It’s 3 weeks to Christmas and I’m not remotely ready. I honestly don’t know how I’m going to know if I am ready, but I do know this; Christmas has never been an eventful holiday for me, and to some degree it still isn’t, but I have hope that one day I will have a family of my own and I will be able to start from there in making it better. I have hope this will come to fruition.
Hope. I have plenty of it sometimes, it keeps me going on my darkest days and even when things are going good for me I still hope. I have had a few good Christmases in my life, and I think my favorites have been when I was in a relationship celebrating Christmas with my SO’s family and extended 🙂 I’ve also been fortunate to go to Florida for Christmas, and let me tell you (if you’re a fan of warm weather) 80 degrees in December on the Gulf of Mexico is awesome.

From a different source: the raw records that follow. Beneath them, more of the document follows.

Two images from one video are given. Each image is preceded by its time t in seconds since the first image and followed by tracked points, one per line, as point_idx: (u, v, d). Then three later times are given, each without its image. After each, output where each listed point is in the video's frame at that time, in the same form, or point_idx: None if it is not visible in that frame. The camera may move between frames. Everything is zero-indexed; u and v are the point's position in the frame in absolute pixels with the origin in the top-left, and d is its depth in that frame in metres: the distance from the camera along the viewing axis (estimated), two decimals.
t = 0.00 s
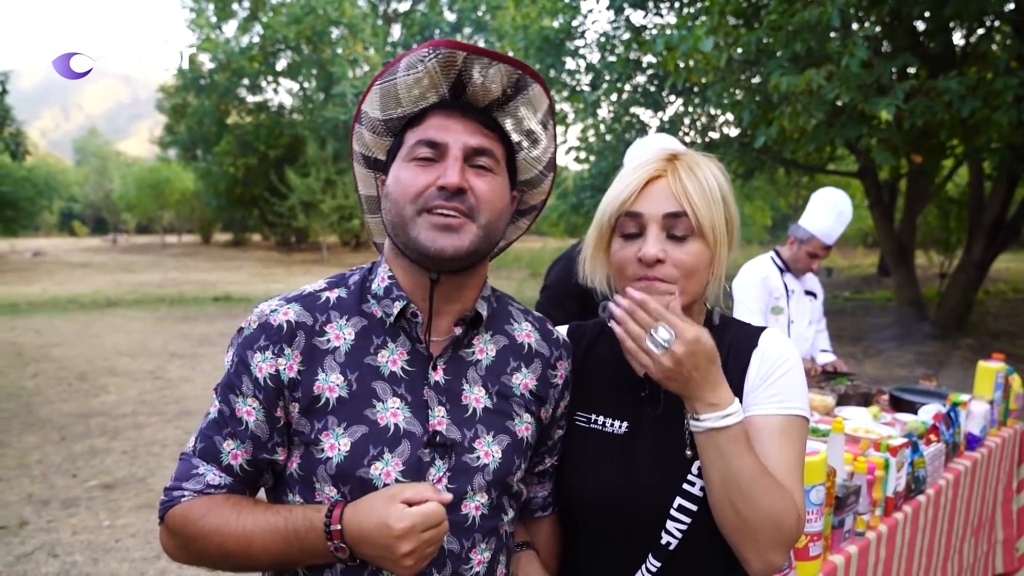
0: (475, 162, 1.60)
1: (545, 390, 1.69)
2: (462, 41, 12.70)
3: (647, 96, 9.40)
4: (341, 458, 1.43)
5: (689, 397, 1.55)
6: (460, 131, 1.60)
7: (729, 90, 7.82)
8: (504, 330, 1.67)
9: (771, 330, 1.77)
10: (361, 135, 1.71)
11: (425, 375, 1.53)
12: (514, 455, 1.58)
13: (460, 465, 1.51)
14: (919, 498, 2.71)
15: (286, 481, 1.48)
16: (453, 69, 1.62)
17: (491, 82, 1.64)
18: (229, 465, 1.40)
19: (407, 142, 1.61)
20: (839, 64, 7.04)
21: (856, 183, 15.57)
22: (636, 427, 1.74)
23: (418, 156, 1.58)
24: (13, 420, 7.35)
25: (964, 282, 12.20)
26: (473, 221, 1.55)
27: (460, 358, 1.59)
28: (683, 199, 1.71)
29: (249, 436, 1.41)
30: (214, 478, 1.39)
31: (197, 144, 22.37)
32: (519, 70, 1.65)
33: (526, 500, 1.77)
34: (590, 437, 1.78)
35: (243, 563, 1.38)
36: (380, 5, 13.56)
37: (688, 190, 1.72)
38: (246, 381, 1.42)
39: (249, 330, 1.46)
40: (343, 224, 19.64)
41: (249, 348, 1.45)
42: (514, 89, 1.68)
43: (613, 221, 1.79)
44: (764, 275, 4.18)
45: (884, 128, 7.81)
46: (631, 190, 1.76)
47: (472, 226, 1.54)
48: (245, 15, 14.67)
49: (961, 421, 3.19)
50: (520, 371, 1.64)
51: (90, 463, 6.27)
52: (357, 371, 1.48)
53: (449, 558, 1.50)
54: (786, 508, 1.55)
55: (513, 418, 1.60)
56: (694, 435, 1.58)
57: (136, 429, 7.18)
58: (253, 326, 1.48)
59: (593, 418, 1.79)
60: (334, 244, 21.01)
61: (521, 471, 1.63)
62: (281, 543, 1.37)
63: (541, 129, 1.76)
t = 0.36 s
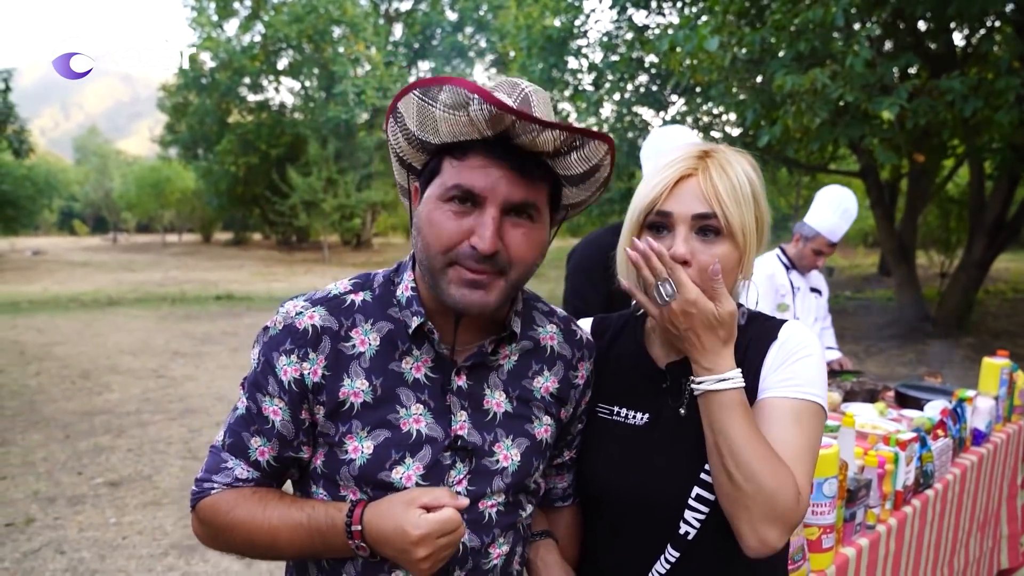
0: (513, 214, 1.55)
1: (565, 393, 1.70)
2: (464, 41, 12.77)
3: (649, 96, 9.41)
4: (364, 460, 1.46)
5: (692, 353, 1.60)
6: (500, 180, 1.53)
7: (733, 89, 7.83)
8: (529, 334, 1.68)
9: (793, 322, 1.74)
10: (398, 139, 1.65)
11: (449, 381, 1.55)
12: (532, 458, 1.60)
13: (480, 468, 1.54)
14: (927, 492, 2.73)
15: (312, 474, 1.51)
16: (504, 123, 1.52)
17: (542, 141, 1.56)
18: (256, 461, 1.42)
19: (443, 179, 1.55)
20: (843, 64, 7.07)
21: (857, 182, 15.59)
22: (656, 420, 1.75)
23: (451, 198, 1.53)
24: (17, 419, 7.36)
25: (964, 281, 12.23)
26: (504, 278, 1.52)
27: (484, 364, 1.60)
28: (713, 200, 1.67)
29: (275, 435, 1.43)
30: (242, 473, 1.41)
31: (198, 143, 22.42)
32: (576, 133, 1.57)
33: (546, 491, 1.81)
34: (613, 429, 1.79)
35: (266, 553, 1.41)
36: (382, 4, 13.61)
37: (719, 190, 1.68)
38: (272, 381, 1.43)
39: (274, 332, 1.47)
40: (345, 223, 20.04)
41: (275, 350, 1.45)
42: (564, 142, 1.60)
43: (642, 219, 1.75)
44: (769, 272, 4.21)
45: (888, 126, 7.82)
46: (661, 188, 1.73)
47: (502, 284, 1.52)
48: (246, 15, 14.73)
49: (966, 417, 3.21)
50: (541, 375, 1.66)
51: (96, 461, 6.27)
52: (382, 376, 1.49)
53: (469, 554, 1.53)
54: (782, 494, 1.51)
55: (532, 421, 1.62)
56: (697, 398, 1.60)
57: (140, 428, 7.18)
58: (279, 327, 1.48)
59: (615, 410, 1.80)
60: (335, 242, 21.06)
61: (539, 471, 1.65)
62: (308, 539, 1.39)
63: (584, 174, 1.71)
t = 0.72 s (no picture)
0: (473, 180, 1.56)
1: (551, 360, 1.65)
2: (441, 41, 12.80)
3: (625, 96, 9.48)
4: (369, 430, 1.44)
5: (731, 425, 1.45)
6: (455, 150, 1.55)
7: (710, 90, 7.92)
8: (507, 306, 1.64)
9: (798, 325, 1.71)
10: (357, 140, 1.65)
11: (438, 352, 1.53)
12: (529, 419, 1.56)
13: (480, 428, 1.50)
14: (905, 482, 2.83)
15: (318, 463, 1.49)
16: (449, 96, 1.55)
17: (484, 108, 1.58)
18: (260, 454, 1.43)
19: (405, 160, 1.57)
20: (819, 67, 7.23)
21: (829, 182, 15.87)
22: (655, 411, 1.72)
23: (416, 176, 1.55)
24: None
25: (933, 279, 12.50)
26: (474, 238, 1.54)
27: (469, 334, 1.58)
28: (694, 191, 1.66)
29: (278, 421, 1.44)
30: (248, 469, 1.42)
31: (171, 142, 22.18)
32: (513, 95, 1.58)
33: (546, 479, 1.78)
34: (612, 420, 1.76)
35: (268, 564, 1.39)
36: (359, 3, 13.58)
37: (701, 182, 1.66)
38: (270, 374, 1.45)
39: (270, 333, 1.49)
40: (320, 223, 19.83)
41: (269, 348, 1.47)
42: (506, 108, 1.61)
43: (633, 212, 1.77)
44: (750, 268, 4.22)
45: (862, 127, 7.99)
46: (649, 181, 1.74)
47: (473, 244, 1.54)
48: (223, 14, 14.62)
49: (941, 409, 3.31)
50: (525, 342, 1.61)
51: (73, 464, 6.16)
52: (375, 352, 1.48)
53: (481, 513, 1.48)
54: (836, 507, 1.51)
55: (524, 384, 1.57)
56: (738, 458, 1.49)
57: (118, 429, 7.09)
58: (273, 328, 1.50)
59: (615, 401, 1.77)
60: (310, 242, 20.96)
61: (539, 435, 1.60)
62: (306, 535, 1.35)
63: (528, 137, 1.70)
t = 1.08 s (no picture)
0: (453, 168, 1.59)
1: (538, 351, 1.66)
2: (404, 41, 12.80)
3: (586, 97, 9.59)
4: (372, 420, 1.42)
5: None
6: (432, 140, 1.58)
7: (674, 92, 8.04)
8: (496, 298, 1.66)
9: (783, 337, 1.77)
10: (340, 138, 1.67)
11: (431, 343, 1.53)
12: (520, 408, 1.57)
13: (474, 420, 1.51)
14: (867, 470, 2.94)
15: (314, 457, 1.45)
16: (422, 84, 1.58)
17: (458, 94, 1.61)
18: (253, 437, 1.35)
19: (386, 153, 1.59)
20: (779, 70, 7.42)
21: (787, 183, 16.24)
22: (648, 406, 1.76)
23: (397, 167, 1.57)
24: None
25: (888, 276, 12.85)
26: (457, 228, 1.57)
27: (459, 327, 1.59)
28: (676, 195, 1.72)
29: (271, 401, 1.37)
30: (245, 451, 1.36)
31: (126, 141, 21.77)
32: (485, 79, 1.61)
33: (533, 467, 1.80)
34: (603, 412, 1.81)
35: (191, 464, 1.22)
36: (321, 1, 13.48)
37: (682, 185, 1.72)
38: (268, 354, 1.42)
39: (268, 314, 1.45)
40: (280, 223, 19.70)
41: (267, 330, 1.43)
42: (479, 93, 1.63)
43: (624, 209, 1.83)
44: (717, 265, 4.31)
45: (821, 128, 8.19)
46: (640, 182, 1.81)
47: (457, 233, 1.57)
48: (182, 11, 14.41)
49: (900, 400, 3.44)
50: (515, 334, 1.63)
51: (33, 470, 6.01)
52: (372, 342, 1.47)
53: (475, 502, 1.48)
54: (802, 532, 1.73)
55: (515, 373, 1.59)
56: None
57: (78, 434, 6.94)
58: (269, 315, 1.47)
59: (606, 395, 1.82)
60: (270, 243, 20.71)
61: (528, 425, 1.62)
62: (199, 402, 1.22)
63: (502, 128, 1.72)
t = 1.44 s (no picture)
0: (457, 227, 1.48)
1: (526, 347, 1.68)
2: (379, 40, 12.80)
3: (562, 97, 9.69)
4: (364, 409, 1.45)
5: None
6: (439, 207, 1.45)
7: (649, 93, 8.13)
8: (486, 297, 1.66)
9: (767, 345, 1.82)
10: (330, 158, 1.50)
11: (422, 341, 1.54)
12: (508, 403, 1.60)
13: (463, 414, 1.53)
14: (841, 462, 3.04)
15: (314, 437, 1.50)
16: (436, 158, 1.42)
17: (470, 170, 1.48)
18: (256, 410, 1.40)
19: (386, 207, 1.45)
20: (752, 72, 7.56)
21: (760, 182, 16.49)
22: (632, 409, 1.82)
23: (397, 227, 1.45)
24: None
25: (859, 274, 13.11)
26: (453, 276, 1.52)
27: (450, 325, 1.60)
28: (673, 217, 1.74)
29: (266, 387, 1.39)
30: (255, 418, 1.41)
31: (96, 140, 21.49)
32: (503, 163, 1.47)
33: (523, 459, 1.84)
34: (590, 412, 1.87)
35: (237, 370, 1.19)
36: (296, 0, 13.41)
37: (680, 210, 1.74)
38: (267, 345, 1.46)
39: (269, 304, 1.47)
40: (254, 224, 19.60)
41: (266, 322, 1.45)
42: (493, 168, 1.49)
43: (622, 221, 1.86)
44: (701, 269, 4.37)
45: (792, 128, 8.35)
46: (640, 193, 1.83)
47: (453, 282, 1.52)
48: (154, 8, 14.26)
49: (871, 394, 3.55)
50: (503, 331, 1.65)
51: (7, 473, 5.92)
52: (366, 336, 1.49)
53: (463, 495, 1.51)
54: (768, 537, 1.77)
55: (503, 370, 1.61)
56: None
57: (54, 437, 6.87)
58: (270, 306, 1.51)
59: (594, 395, 1.87)
60: (244, 243, 20.55)
61: (516, 418, 1.65)
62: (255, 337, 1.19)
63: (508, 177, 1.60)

One thing I do enjoy even if I’m not celebrating Christmas is the Advent season leading up to Christmas.
To prepare my heart, my mind, in what was the greatest gift God gave to mankind, his son Jesus. Jesus came into this world as an individual who stirred up the system to the point that he was killed for going against the system’s status quo. If you think about it, Jesus came to live with us, be amongst us, but ultimately Jesus came to die (which goes into the bigger holiday in the Christian calendar; Easter).
So slight morbidity aside, I await and engage in my senses in preparation of Jesus. I take time to read, take time to go about life slowly in light of hope and in light of the greatest form of hope the world will ever know. I might be post-Evangelical in my beliefs, but I am aware of the meaning of this Christmas season and its many implications.